** start PASSAGE **

Clinton, the prohibitive front-runner in the race for months, barely beat Sanders last week in Iowa and lost decisively in New Hampshire in the first two nominating contests. Both states have nearly all-white populations.
The race now moves to Nevada, South Carolina and other states with more black and Hispanic voters, who, polls show, have been more favorable to Clinton so far.
Clinton on Thursday won the endorsement of the Congressional Black Caucus, a significant ally as Sanders tries to make inroads among African-American voters.
The shift to more diverse states raises the stakes for Thursday's debate. When the two took the stage last week for their first one-on-one encounter of the campaign, they clashed sharply over their progressive credentials.
Some of Clinton's top donors said they thought she performed well under pressure, as during her 11 hours of testimony to a congressional panel investigating the 2012 attacks on the diplomatic compound in Benghazi, Libya, and in the grueling 2008 nominating battle she lost to Obama.
But there was a familiar feel to Clinton's flameout in New Hampshire, said critics of her campaign, as well as some major Obama donors who have yet to commit to her.
"It's the same movie, all over again," said a lead Obama fundraiser, Kirk Dornbush, a San Francisco biotechnology executive who has not yet committed to a candidate.
"It's 2008, running with the inevitability cloak and having that fail miserably."

** end PASSAGE **
** start RECORDED DATA **

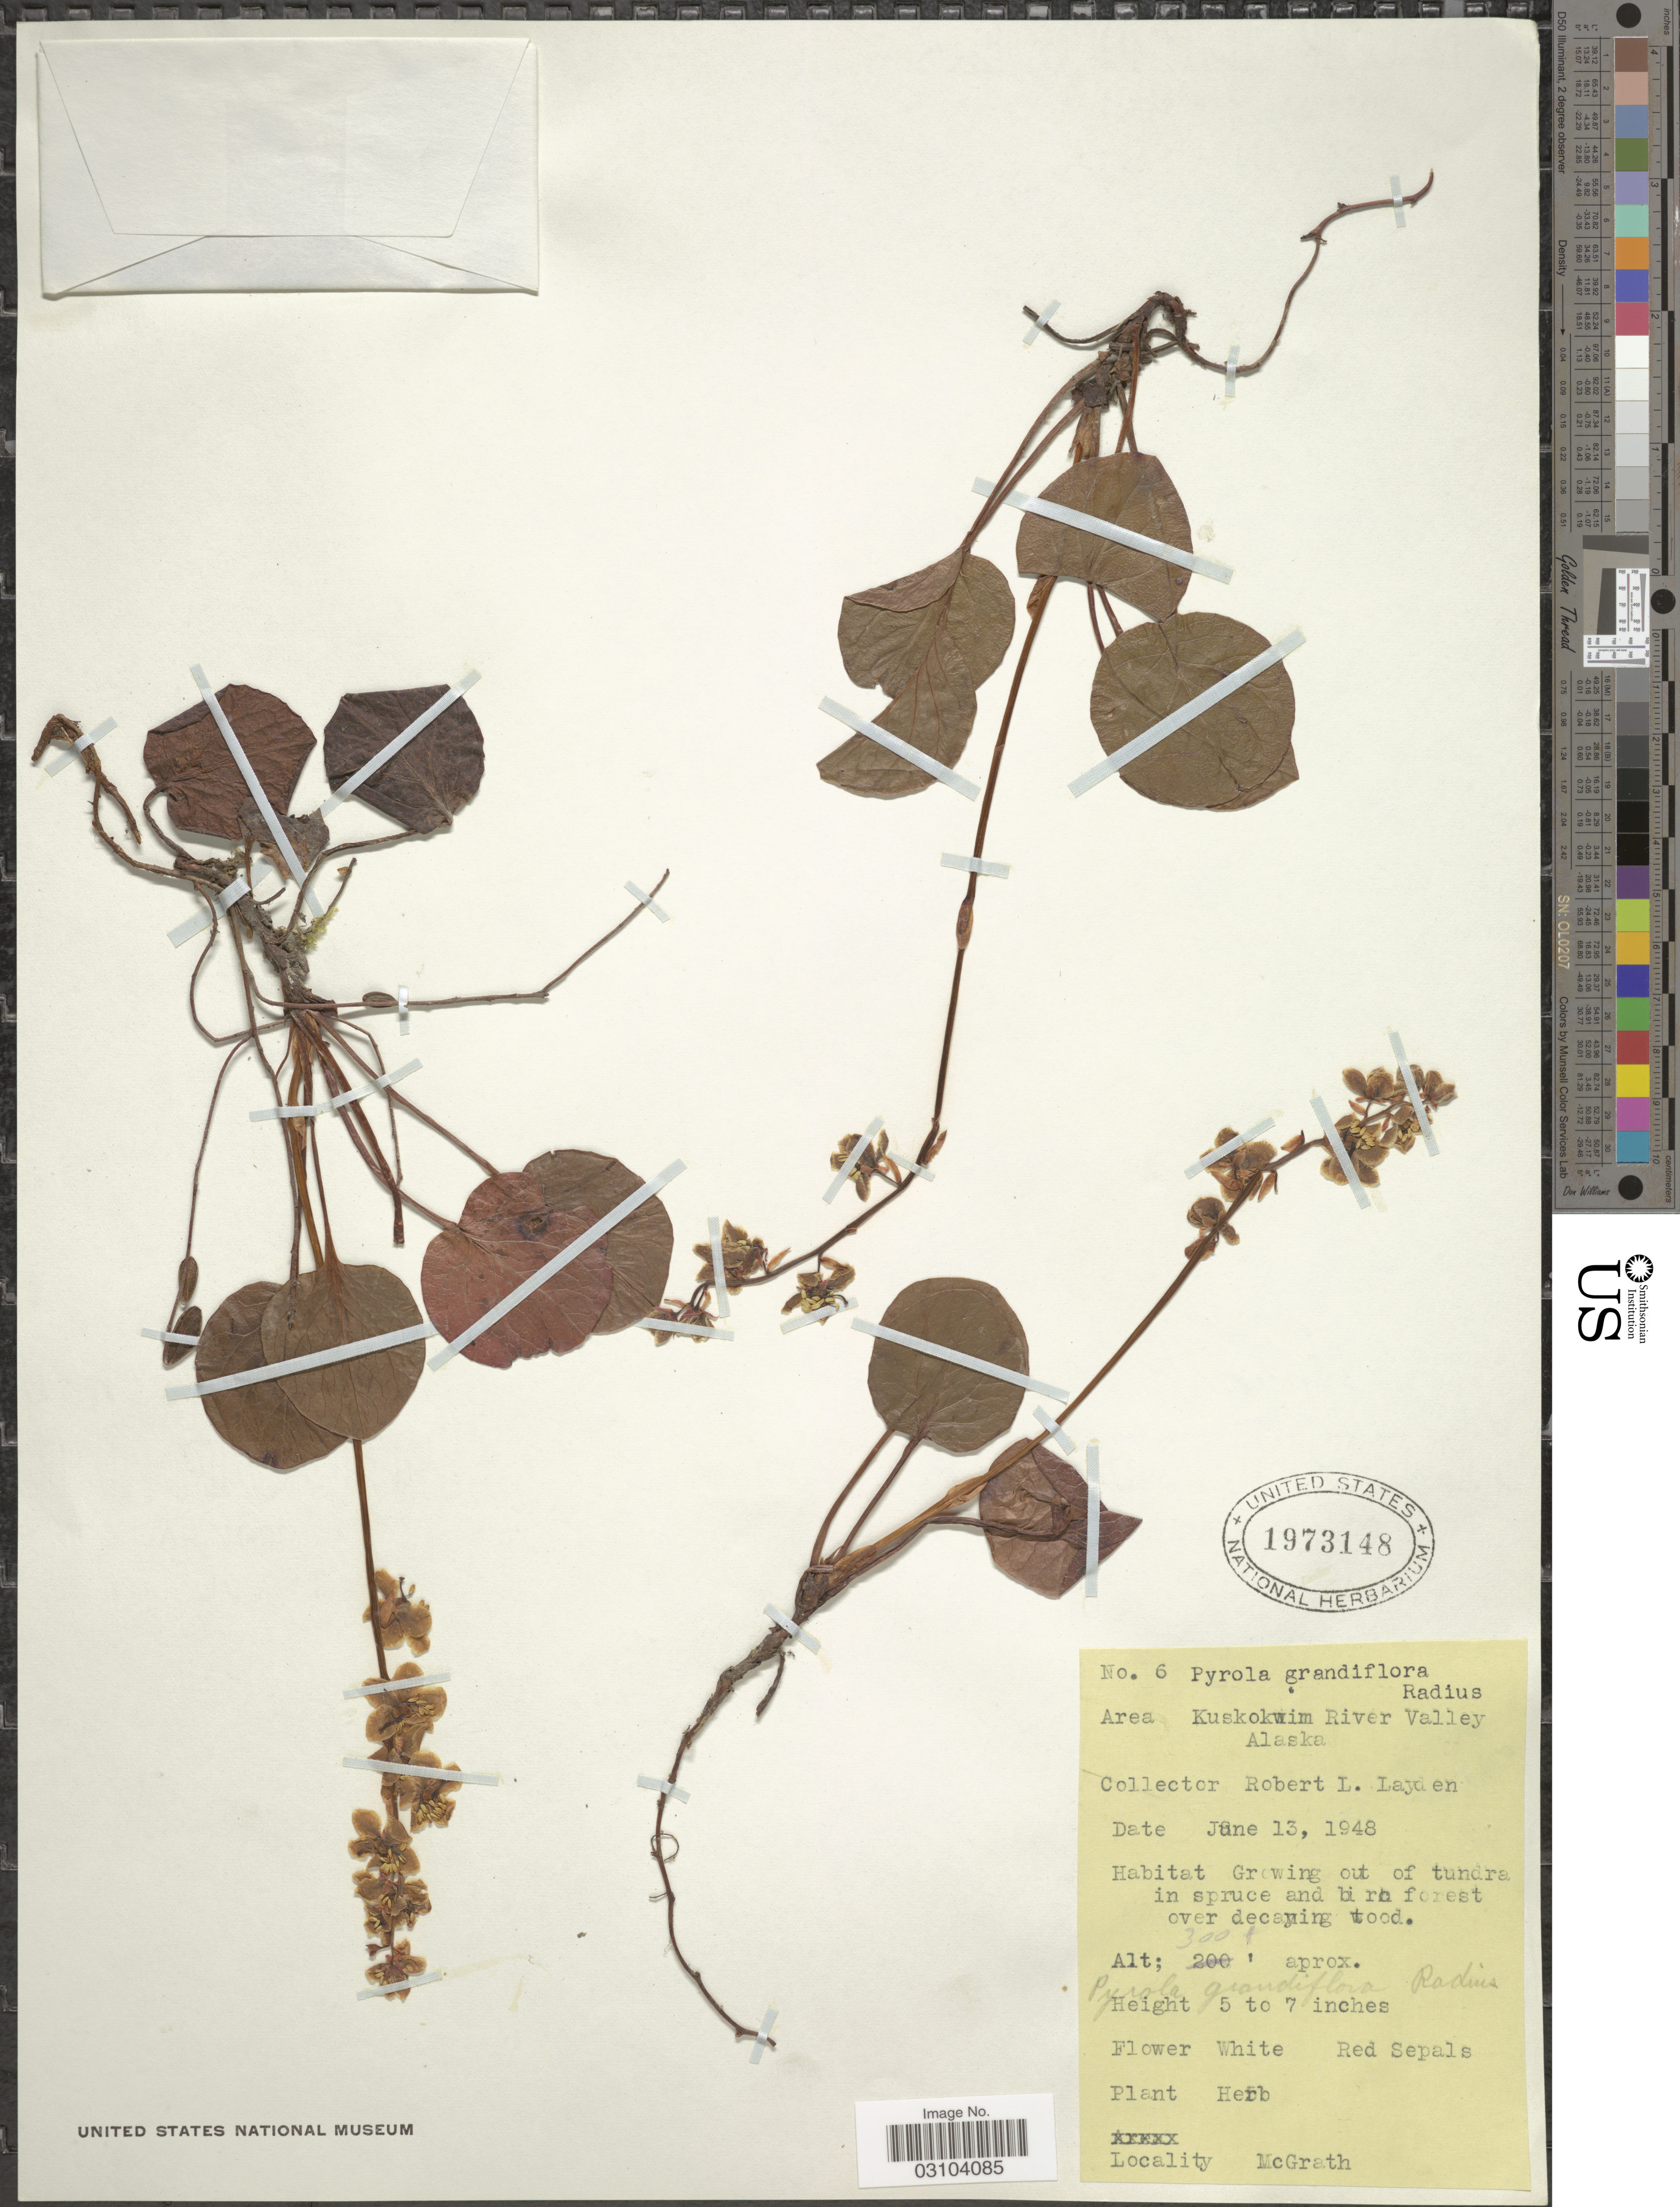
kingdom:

** end RECORDED DATA **

WRITTEN INSTRUCTION: Reproduce verbatim the part of the passage about the Clinton and Sanders race from "The shift to" up to and including "lost to Obama.".

TASK ANSWER:
The shift to more diverse states raises the stakes for Thursday's debate. When the two took the stage last week for their first one-on-one encounter of the campaign, they clashed sharply over their progressive credentials.
Some of Clinton's top donors said they thought she performed well under pressure, as during her 11 hours of testimony to a congressional panel investigating the 2012 attacks on the diplomatic compound in Benghazi, Libya, and in the grueling 2008 nominating battle she lost to Obama.